Today I woke up with a bit of a sore throat. I made my way downstairs, where the troubles began. Hadley nicely offered to pour Tom a bowl of cereal (unsupervised activity). She pulled out a tiny plastic bowl, sat down on the floor, and began pouring a newly-opened box of cereal into it for him. And pouring and pouring and pouring. This does not jive well when you are trying to feed your family on $150 a week.

We were totally unorganized for the bus and almost missed it. I remember looking over at the clock and realizing there were just 5 minutes to spare. My eyes popped out of my head like pie plates as I thought “how the hell am I going to get 3 kids and all their stuff into the car and up the street in time?” I was frantically shoving snow pants, mittens, and lunchboxes into 3 backpacks. Let’s hope Tom doesn’t pull out Hadley’s purple mittens for recess or else it’ll be all over (he won’t wear pink or purple, he’d rather get frostbite). By the time we left the house, I felt like I had just completed an aerobics class I was sweating so much.

Tom has a pretty bad cold, so I cancelled a play date he had been looking forward to after school. He launched into a tirade, calling me names (dumb mom, poopy head mom), and bawling all the way to school.

Gordie forgot HIS backpack and lunch (yes, I said backpack, must be an I-was-raised-in-Vermont thing…) so I had to meet him with it.

When we dropped Hadley off to school, I picked her up to bring her in and she kicked (not on purpose) wet brown slush all over my sweatpants. I wish it were enough of an excuse to not be out exercising like I am supposed to be right now, but I am afraid it’s not.

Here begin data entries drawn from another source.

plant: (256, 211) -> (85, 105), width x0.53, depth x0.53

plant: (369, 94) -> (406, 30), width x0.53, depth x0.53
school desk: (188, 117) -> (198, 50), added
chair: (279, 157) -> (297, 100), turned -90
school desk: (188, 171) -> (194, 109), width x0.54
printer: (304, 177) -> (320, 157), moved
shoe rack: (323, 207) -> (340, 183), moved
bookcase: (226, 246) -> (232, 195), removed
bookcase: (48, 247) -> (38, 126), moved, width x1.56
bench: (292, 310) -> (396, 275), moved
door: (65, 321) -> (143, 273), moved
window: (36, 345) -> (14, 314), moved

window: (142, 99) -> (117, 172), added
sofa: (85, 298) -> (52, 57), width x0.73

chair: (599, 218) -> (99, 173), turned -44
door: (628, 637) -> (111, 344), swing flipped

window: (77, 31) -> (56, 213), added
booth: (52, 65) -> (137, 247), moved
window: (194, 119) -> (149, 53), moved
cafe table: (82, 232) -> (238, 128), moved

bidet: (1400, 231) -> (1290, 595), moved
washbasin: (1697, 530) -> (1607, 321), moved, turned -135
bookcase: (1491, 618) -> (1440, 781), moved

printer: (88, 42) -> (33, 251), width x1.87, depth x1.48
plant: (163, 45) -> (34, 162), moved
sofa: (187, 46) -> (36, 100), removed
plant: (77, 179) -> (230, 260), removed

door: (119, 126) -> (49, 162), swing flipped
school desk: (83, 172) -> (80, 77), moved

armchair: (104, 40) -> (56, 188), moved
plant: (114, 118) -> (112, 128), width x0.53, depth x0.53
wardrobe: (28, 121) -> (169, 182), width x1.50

Now I suppose I’ll deal with the rest what the day has in store for me. Here’s hoping I can keep all the wheels on the cart and coast along a bit. So if you ever think you’re the only one who feels like you’re on Cloud 9 some days and like you should be popping a couple of muscle relaxents in the preschool pick-up line on other days, call me. It’s a 50/50 shot I’ll be on the ledge too, and we can talk each other down!!